Alain Lopez : L’association la 25e Image a été constituée en 2019 par plusieurs établissements de formation en travail social et de grands acteurs du social (l’URIOPSS IDF et la FAS). L’objectif était d’assurer la promotion du travail social au travers de l’organisation d’un festival de films. Les métiers du social sont désertés. La représentation cinématographique est un bon moyen d’attirer des vocations vers ces métiers en suscitant l’empathie à l’égard des personnes en situation de vulnérabilité. C’est ce que nous pensons. Par ailleurs, un film, de fiction, d’animation ou documentaire, permet plus qu’un long traité pour sensibiliser tout un chacun au vécu des personnes en difficulté sociale. Ainsi peut-on espérer que chacun sera sans doute plus attentif à la situation de ceux qu’il côtoie dans la vie quotidienne.

L’objectif est d’organiser un festival qui soit un événement à la fois culturel et social. Ce qui n’est pas si facile à tenir. Culturel parce que nous cherchons à sélectionner des films de tout métrage de grande qualité cinématographique. Social parce que nous cherchons à intéresser le plus grand nombre aux difficultés des plus vulnérables.

Ces objectifs nous ont conduit à concevoir un festival multisite pour être atteints. Ce qui est une autre difficulté.

C. L. : Quelles ont été les grandes lignes d'évolution et de construction du festival au fil des années ?

A. L. : Nous nous sommes tenus à la ligne que je viens d’indiquer mais nous avons mesuré à quel point il n’était pas facile de lui rester fidèle.

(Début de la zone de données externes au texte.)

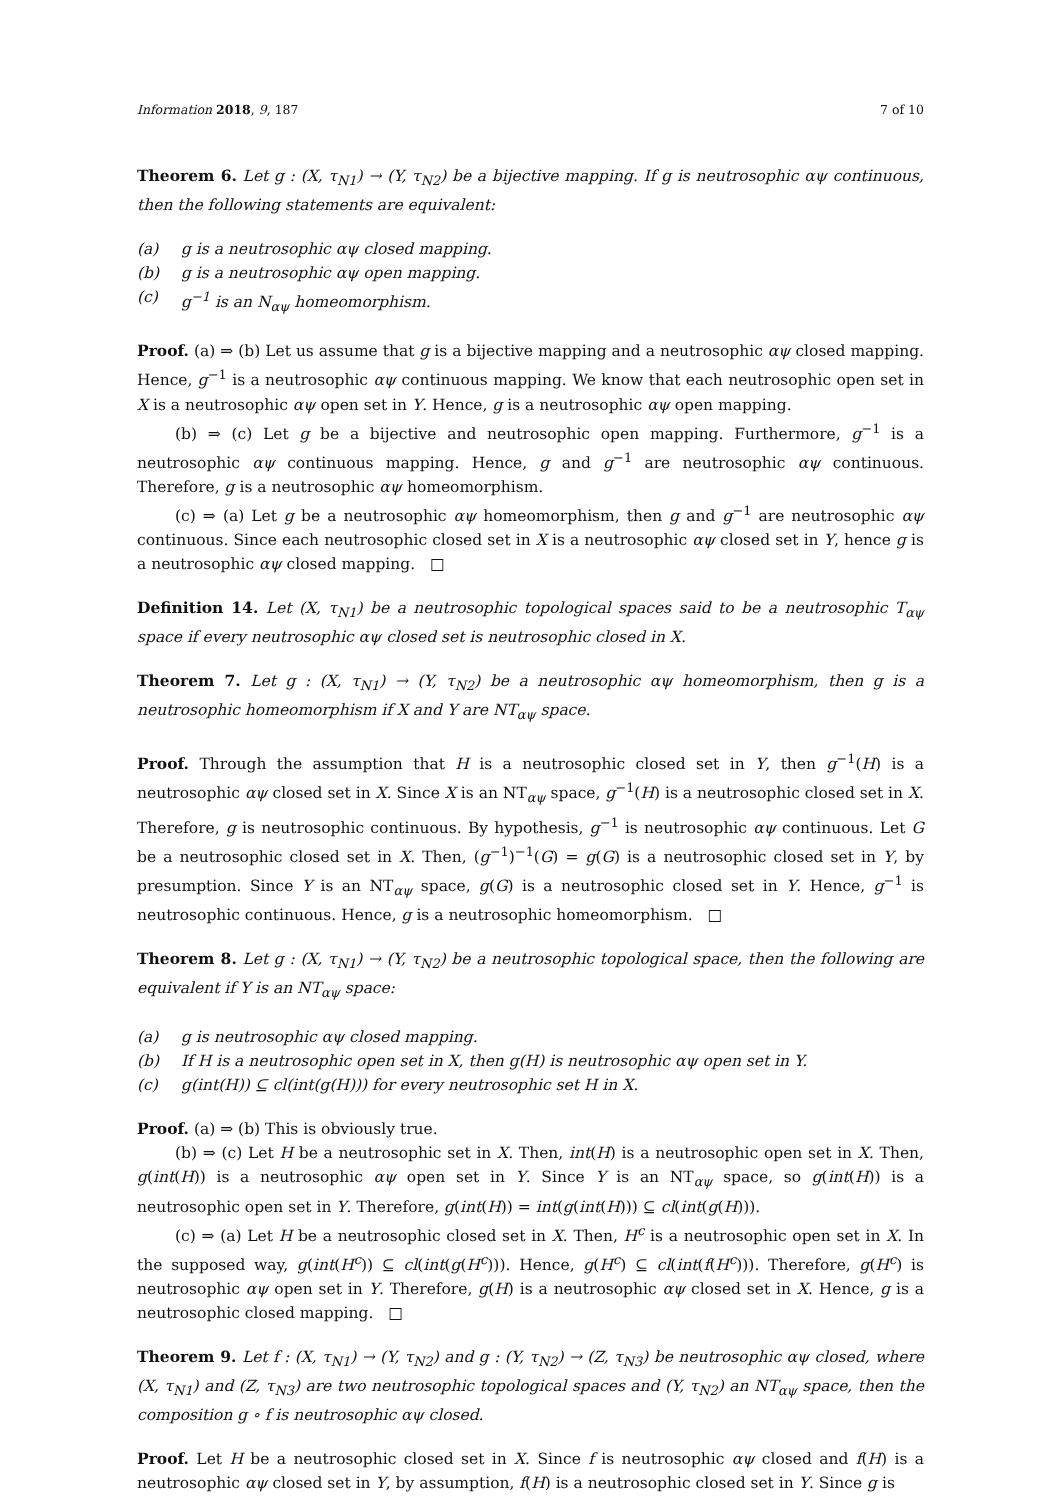Information 2018, 9, 187 7 of 10
Theorem 6. Let g : (X, τ<sub>N1</sub>) → (Y, τ<sub>N2</sub>) be a bijective mapping. If g is neutrosophic αψ continuous, then the following statements are equivalent:
(a) g is a neutrosophic αψ closed mapping.
(b) g is a neutrosophic αψ open mapping.
(c) g<sup>−1</sup> is an N<sub>αψ</sub> homeomorphism.
Proof. (a) ⇒ (b) Let us assume that g is a bijective mapping and a neutrosophic αψ closed mapping. Hence, g<sup>−1</sup> is a neutrosophic αψ continuous mapping. We know that each neutrosophic open set in X is a neutrosophic αψ open set in Y. Hence, g is a neutrosophic αψ open mapping.
(b) ⇒ (c) Let g be a bijective and neutrosophic open mapping. Furthermore, g<sup>−1</sup> is a neutrosophic αψ continuous mapping. Hence, g and g<sup>−1</sup> are neutrosophic αψ continuous. Therefore, g is a neutrosophic αψ homeomorphism.
(c) ⇒ (a) Let g be a neutrosophic αψ homeomorphism, then g and g<sup>−1</sup> are neutrosophic αψ continuous. Since each neutrosophic closed set in X is a neutrosophic αψ closed set in Y, hence g is a neutrosophic αψ closed mapping. □
Definition 14. Let (X, τ<sub>N1</sub>) be a neutrosophic topological spaces said to be a neutrosophic T<sub>αψ</sub> space if every neutrosophic αψ closed set is neutrosophic closed in X.
Theorem 7. Let g : (X, τ<sub>N1</sub>) → (Y, τ<sub>N2</sub>) be a neutrosophic αψ homeomorphism, then g is a neutrosophic homeomorphism if X and Y are NT<sub>αψ</sub> space.
Proof. Through the assumption that H is a neutrosophic closed set in Y, then g<sup>−1</sup>(H) is a neutrosophic αψ closed set in X. Since X is an NT<sub>αψ</sub> space, g<sup>−1</sup>(H) is a neutrosophic closed set in X. Therefore, g is neutrosophic continuous. By hypothesis, g<sup>−1</sup> is neutrosophic αψ continuous. Let G be a neutrosophic closed set in X. Then, (g<sup>−1</sup>)<sup>−1</sup>(G) = g(G) is a neutrosophic closed set in Y, by presumption. Since Y is an NT<sub>αψ</sub> space, g(G) is a neutrosophic closed set in Y. Hence, g<sup>−1</sup> is neutrosophic continuous. Hence, g is a neutrosophic homeomorphism. □
Theorem 8. Let g : (X, τ<sub>N1</sub>) → (Y, τ<sub>N2</sub>) be a neutrosophic topological space, then the following are equivalent if Y is an NT<sub>αψ</sub> space:
(a) g is neutrosophic αψ closed mapping.
(b) If H is a neutrosophic open set in X, then g(H) is neutrosophic αψ open set in Y.
(c) g(int(H)) ⊆ cl(int(g(H))) for every neutrosophic set H in X.
Proof. (a) ⇒ (b) This is obviously true.
(b) ⇒ (c) Let H be a neutrosophic set in X. Then, int(H) is a neutrosophic open set in X. Then, g(int(H)) is a neutrosophic αψ open set in Y. Since Y is an NT<sub>αψ</sub> space, so g(int(H)) is a neutrosophic open set in Y. Therefore, g(int(H)) = int(g(int(H))) ⊆ cl(int(g(H))).
(c) ⇒ (a) Let H be a neutrosophic closed set in X. Then, H<sup>c</sup> is a neutrosophic open set in X. In the supposed way, g(int(H<sup>c</sup>)) ⊆ cl(int(g(H<sup>c</sup>))). Hence, g(H<sup>c</sup>) ⊆ cl(int(f(H<sup>c</sup>))). Therefore, g(H<sup>c</sup>) is neutrosophic αψ open set in Y. Therefore, g(H) is a neutrosophic αψ closed set in X. Hence, g is a neutrosophic closed mapping. □
Theorem 9. Let f : (X, τ<sub>N1</sub>) → (Y, τ<sub>N2</sub>) and g : (Y, τ<sub>N2</sub>) → (Z, τ<sub>N3</sub>) be neutrosophic αψ closed, where (X, τ<sub>N1</sub>) and (Z, τ<sub>N3</sub>) are two neutrosophic topological spaces and (Y, τ<sub>N2</sub>) an NT<sub>αψ</sub> space, then the composition g ∘ f is neutrosophic αψ closed.
Proof. Let H be a neutrosophic closed set in X. Since f is neutrosophic αψ closed and f(H) is a neutrosophic αψ closed set in Y, by assumption, f(H) is a neutrosophic closed set in Y. Since g is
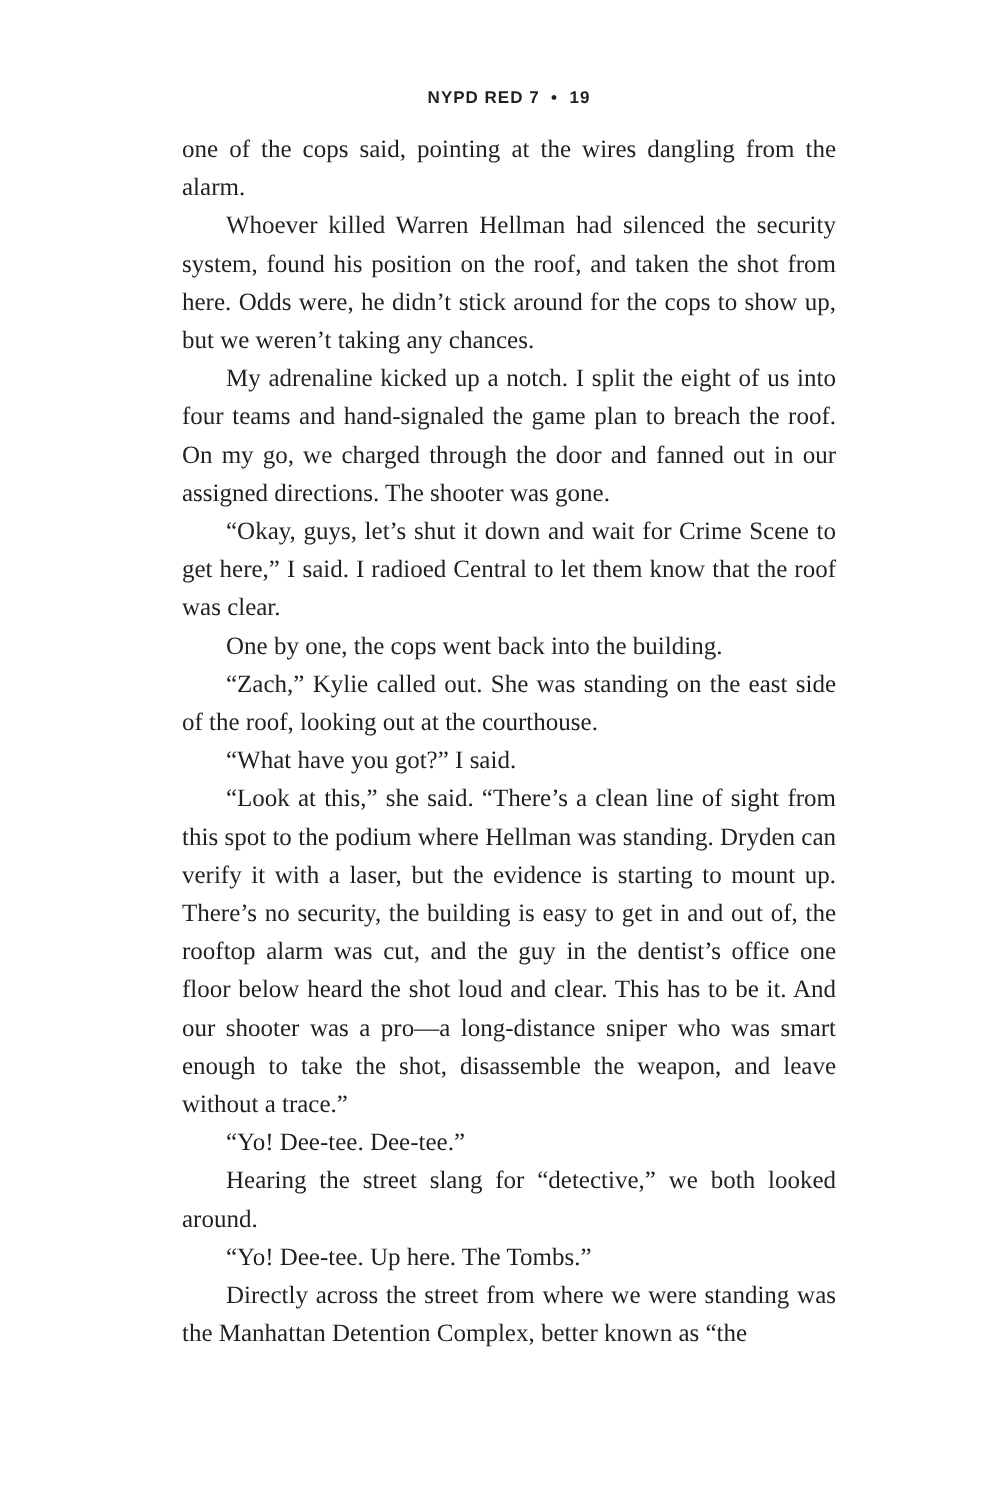NYPD RED 7 • 19
one of the cops said, pointing at the wires dangling from the alarm.
Whoever killed Warren Hellman had silenced the security system, found his position on the roof, and taken the shot from here. Odds were, he didn’t stick around for the cops to show up, but we weren’t taking any chances.
My adrenaline kicked up a notch. I split the eight of us into four teams and hand-signaled the game plan to breach the roof. On my go, we charged through the door and fanned out in our assigned directions. The shooter was gone.
“Okay, guys, let’s shut it down and wait for Crime Scene to get here,” I said. I radioed Central to let them know that the roof was clear.
One by one, the cops went back into the building.
“Zach,” Kylie called out. She was standing on the east side of the roof, looking out at the courthouse.
“What have you got?” I said.
“Look at this,” she said. “There’s a clean line of sight from this spot to the podium where Hellman was standing. Dryden can verify it with a laser, but the evidence is starting to mount up. There’s no security, the building is easy to get in and out of, the rooftop alarm was cut, and the guy in the dentist’s office one floor below heard the shot loud and clear. This has to be it. And our shooter was a pro—a long-distance sniper who was smart enough to take the shot, disassemble the weapon, and leave without a trace.”
“Yo! Dee-tee. Dee-tee.”
Hearing the street slang for “detective,” we both looked around.
“Yo! Dee-tee. Up here. The Tombs.”
Directly across the street from where we were standing was the Manhattan Detention Complex, better known as “the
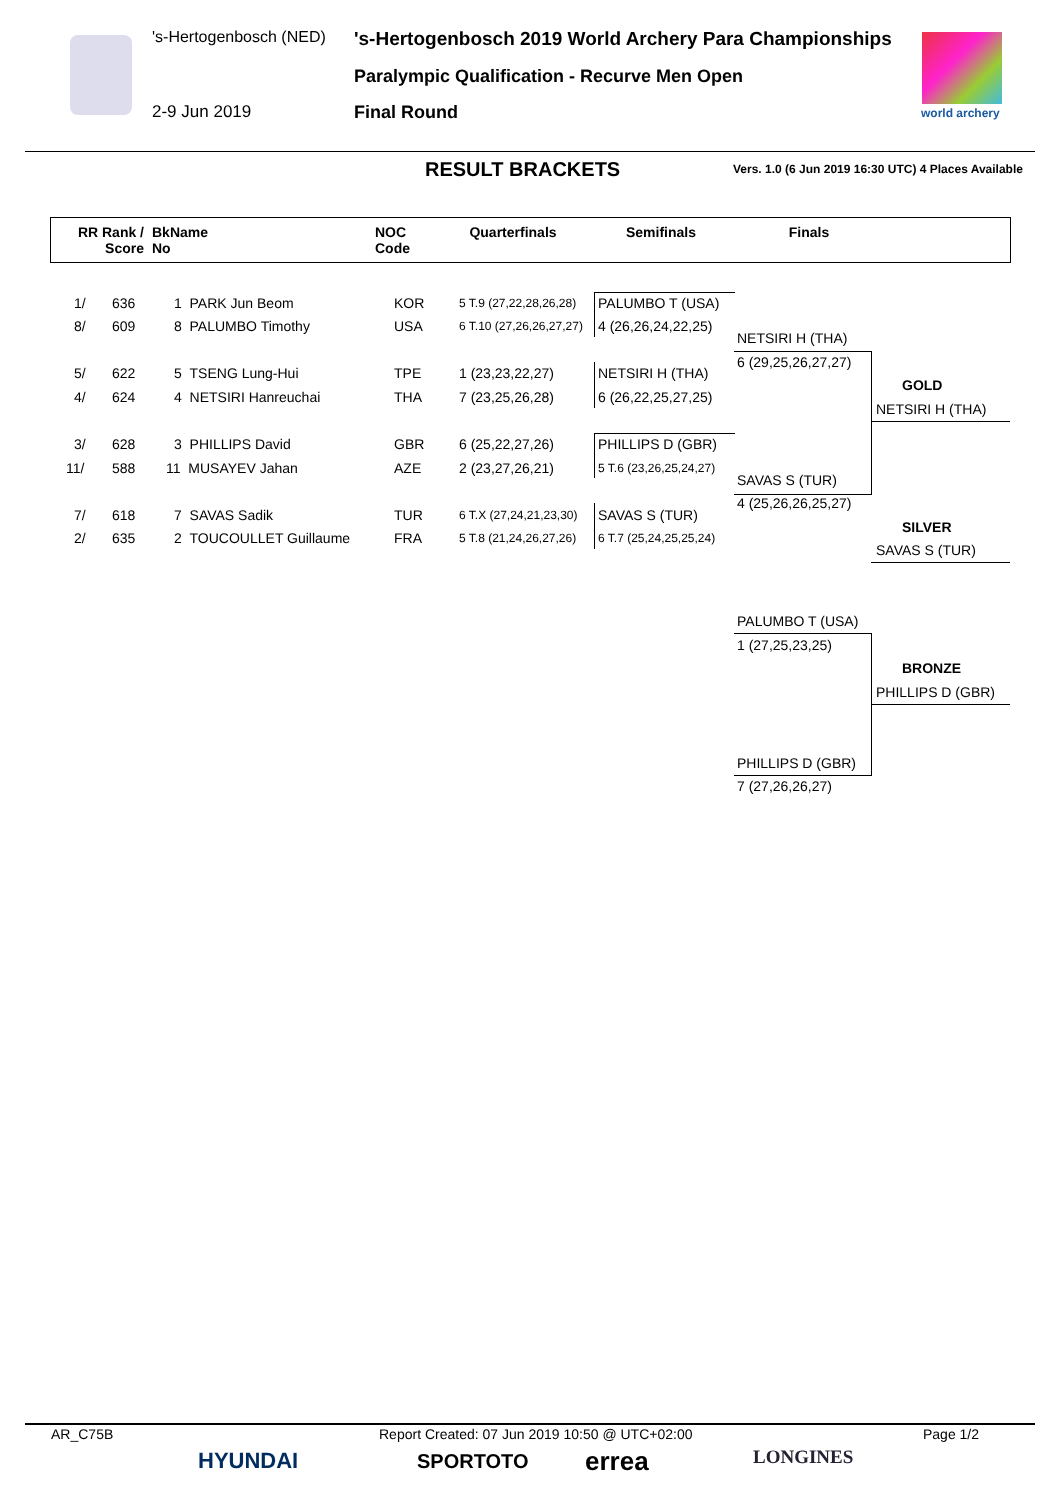's-Hertogenbosch (NED) 's-Hertogenbosch 2019 World Archery Para Championships
Paralympic Qualification - Recurve Men Open
2-9 Jun 2019 Final Round world archery
RESULT BRACKETS Vers. 1.0 (6 Jun 2019 16:30 UTC) 4 Places Available
| RR Rank / Score | BkName No | NOC Code | Quarterfinals | Semifinals | Finals | |
| --- | --- | --- | --- | --- | --- | --- |
1/ 636 1 PARK Jun Beom KOR 5 T.9 (27,22,28,26,28)
8/ 609 8 PALUMBO Timothy USA 6 T.10 (27,26,26,27,27)
5/ 622 5 TSENG Lung-Hui TPE 1 (23,23,22,27)
4/ 624 4 NETSIRI Hanreuchai THA 7 (23,25,26,28)
3/ 628 3 PHILLIPS David GBR 6 (25,22,27,26)
11/ 588 11 MUSAYEV Jahan AZE 2 (23,27,26,21)
7/ 618 7 SAVAS Sadik TUR 6 T.X (27,24,21,23,30)
2/ 635 2 TOUCOULLET Guillaume FRA 5 T.8 (21,24,26,27,26)
PALUMBO T (USA)
4 (26,26,24,22,25)
NETSIRI H (THA)
6 (26,22,25,27,25)
PHILLIPS D (GBR)
5 T.6 (23,26,25,24,27)
SAVAS S (TUR)
6 T.7 (25,24,25,25,24)
NETSIRI H (THA)
6 (29,25,26,27,27)
SAVAS S (TUR)
4 (25,26,26,25,27)
GOLD
NETSIRI H (THA)
SILVER
SAVAS S (TUR)
PALUMBO T (USA)
1 (27,25,23,25)
PHILLIPS D (GBR)
7 (27,26,26,27)
BRONZE
PHILLIPS D (GBR)
AR_C75B Report Created: 07 Jun 2019 10:50 @ UTC+02:00 Page 1/2
HYUNDAI SPORTOTO errea LONGINES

L’extension géographique du festival a progressé peu à peu, d’année en année. Il fallait apprendre à réaliser un tel festival et à le faire en multisites. Et cela avec des forces limitées. Cette progression s’est faite à partir de nouveaux sites nous sollicitant spontanément pour nous rejoindre.

L’ambition est de faire en sorte que chaque site de projection des films de la sélection se saisisse du festival pour faciliter le développement d’une dynamique d’acteurs locaux réunissant des établissements de formation, des associations œuvrant dans le champ du social, des établissements publics (ARS, CAF), des collectivités territoriales. L’engagement de ces dynamiques est inégal selon les territoires et progresse plus ou moins rapidement. Quelques exemples sont à signaler : la Bretagne, l’Essonne, le Centre-Val de Loire.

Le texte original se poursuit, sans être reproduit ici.